▶ [Problem details]:
Starting at the beginning of the entries and ending at the line that contains "oportunidades?", write those lines out again with every "Fiqih" swapped for "Fikih" and nothing else altered.

▶ [Information]:
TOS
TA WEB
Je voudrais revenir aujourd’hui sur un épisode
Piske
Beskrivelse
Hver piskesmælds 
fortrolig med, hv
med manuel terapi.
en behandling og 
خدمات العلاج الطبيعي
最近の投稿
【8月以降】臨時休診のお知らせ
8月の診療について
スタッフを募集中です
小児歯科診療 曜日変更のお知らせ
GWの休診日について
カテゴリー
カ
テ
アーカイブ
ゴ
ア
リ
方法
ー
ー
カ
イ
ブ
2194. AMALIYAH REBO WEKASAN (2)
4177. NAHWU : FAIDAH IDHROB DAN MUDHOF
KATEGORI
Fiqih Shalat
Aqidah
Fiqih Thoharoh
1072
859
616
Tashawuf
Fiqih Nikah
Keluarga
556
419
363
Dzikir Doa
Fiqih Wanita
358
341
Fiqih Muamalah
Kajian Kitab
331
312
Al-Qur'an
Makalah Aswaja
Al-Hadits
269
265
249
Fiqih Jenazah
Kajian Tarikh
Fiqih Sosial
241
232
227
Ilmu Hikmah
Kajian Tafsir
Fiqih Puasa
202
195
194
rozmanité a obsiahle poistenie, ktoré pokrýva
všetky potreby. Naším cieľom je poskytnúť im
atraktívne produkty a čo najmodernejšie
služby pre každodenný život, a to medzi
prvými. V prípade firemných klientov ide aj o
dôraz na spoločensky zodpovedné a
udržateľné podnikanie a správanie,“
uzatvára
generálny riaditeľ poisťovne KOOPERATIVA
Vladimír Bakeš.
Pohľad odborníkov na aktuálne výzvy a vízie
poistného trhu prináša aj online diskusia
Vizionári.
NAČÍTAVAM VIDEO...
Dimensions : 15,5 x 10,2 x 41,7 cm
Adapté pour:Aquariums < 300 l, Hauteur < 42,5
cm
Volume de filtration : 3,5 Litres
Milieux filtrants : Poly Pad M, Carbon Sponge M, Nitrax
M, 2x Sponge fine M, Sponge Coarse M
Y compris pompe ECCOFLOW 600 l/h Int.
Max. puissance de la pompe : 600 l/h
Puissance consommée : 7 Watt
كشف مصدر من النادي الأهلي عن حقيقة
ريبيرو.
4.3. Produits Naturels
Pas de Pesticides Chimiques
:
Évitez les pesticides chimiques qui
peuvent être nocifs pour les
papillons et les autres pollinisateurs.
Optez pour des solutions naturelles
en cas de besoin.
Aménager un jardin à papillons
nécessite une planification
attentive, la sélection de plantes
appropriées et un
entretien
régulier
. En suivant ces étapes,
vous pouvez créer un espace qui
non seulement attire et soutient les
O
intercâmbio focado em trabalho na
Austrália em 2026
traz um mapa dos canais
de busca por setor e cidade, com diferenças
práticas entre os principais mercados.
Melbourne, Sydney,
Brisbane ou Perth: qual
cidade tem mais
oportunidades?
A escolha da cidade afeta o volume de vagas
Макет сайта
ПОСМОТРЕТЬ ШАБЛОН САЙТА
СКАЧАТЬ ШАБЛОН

▶ [Response to the exercise]:
TOS
TA WEB
Je voudrais revenir aujourd’hui sur un épisode
Piske
Beskrivelse
Hver piskesmælds 
fortrolig med, hv
med manuel terapi.
en behandling og 
خدمات العلاج الطبيعي
最近の投稿
【8月以降】臨時休診のお知らせ
8月の診療について
スタッフを募集中です
小児歯科診療 曜日変更のお知らせ
GWの休診日について
カテゴリー
カ
テ
アーカイブ
ゴ
ア
リ
方法
ー
ー
カ
イ
ブ
2194. AMALIYAH REBO WEKASAN (2)
4177. NAHWU : FAIDAH IDHROB DAN MUDHOF
KATEGORI
Fikih Shalat
Aqidah
Fikih Thoharoh
1072
859
616
Tashawuf
Fikih Nikah
Keluarga
556
419
363
Dzikir Doa
Fikih Wanita
358
341
Fikih Muamalah
Kajian Kitab
331
312
Al-Qur'an
Makalah Aswaja
Al-Hadits
269
265
249
Fikih Jenazah
Kajian Tarikh
Fikih Sosial
241
232
227
Ilmu Hikmah
Kajian Tafsir
Fikih Puasa
202
195
194
rozmanité a obsiahle poistenie, ktoré pokrýva
všetky potreby. Naším cieľom je poskytnúť im
atraktívne produkty a čo najmodernejšie
služby pre každodenný život, a to medzi
prvými. V prípade firemných klientov ide aj o
dôraz na spoločensky zodpovedné a
udržateľné podnikanie a správanie,“
uzatvára
generálny riaditeľ poisťovne KOOPERATIVA
Vladimír Bakeš.
Pohľad odborníkov na aktuálne výzvy a vízie
poistného trhu prináša aj online diskusia
Vizionári.
NAČÍTAVAM VIDEO...
Dimensions : 15,5 x 10,2 x 41,7 cm
Adapté pour:Aquariums < 300 l, Hauteur < 42,5
cm
Volume de filtration : 3,5 Litres
Milieux filtrants : Poly Pad M, Carbon Sponge M, Nitrax
M, 2x Sponge fine M, Sponge Coarse M
Y compris pompe ECCOFLOW 600 l/h Int.
Max. puissance de la pompe : 600 l/h
Puissance consommée : 7 Watt
كشف مصدر من النادي الأهلي عن حقيقة
ريبيرو.
4.3. Produits Naturels
Pas de Pesticides Chimiques
:
Évitez les pesticides chimiques qui
peuvent être nocifs pour les
papillons et les autres pollinisateurs.
Optez pour des solutions naturelles
en cas de besoin.
Aménager un jardin à papillons
nécessite une planification
attentive, la sélection de plantes
appropriées et un
entretien
régulier
. En suivant ces étapes,
vous pouvez créer un espace qui
non seulement attire et soutient les
O
intercâmbio focado em trabalho na
Austrália em 2026
traz um mapa dos canais
de busca por setor e cidade, com diferenças
práticas entre os principais mercados.
Melbourne, Sydney,
Brisbane ou Perth: qual
cidade tem mais
oportunidades?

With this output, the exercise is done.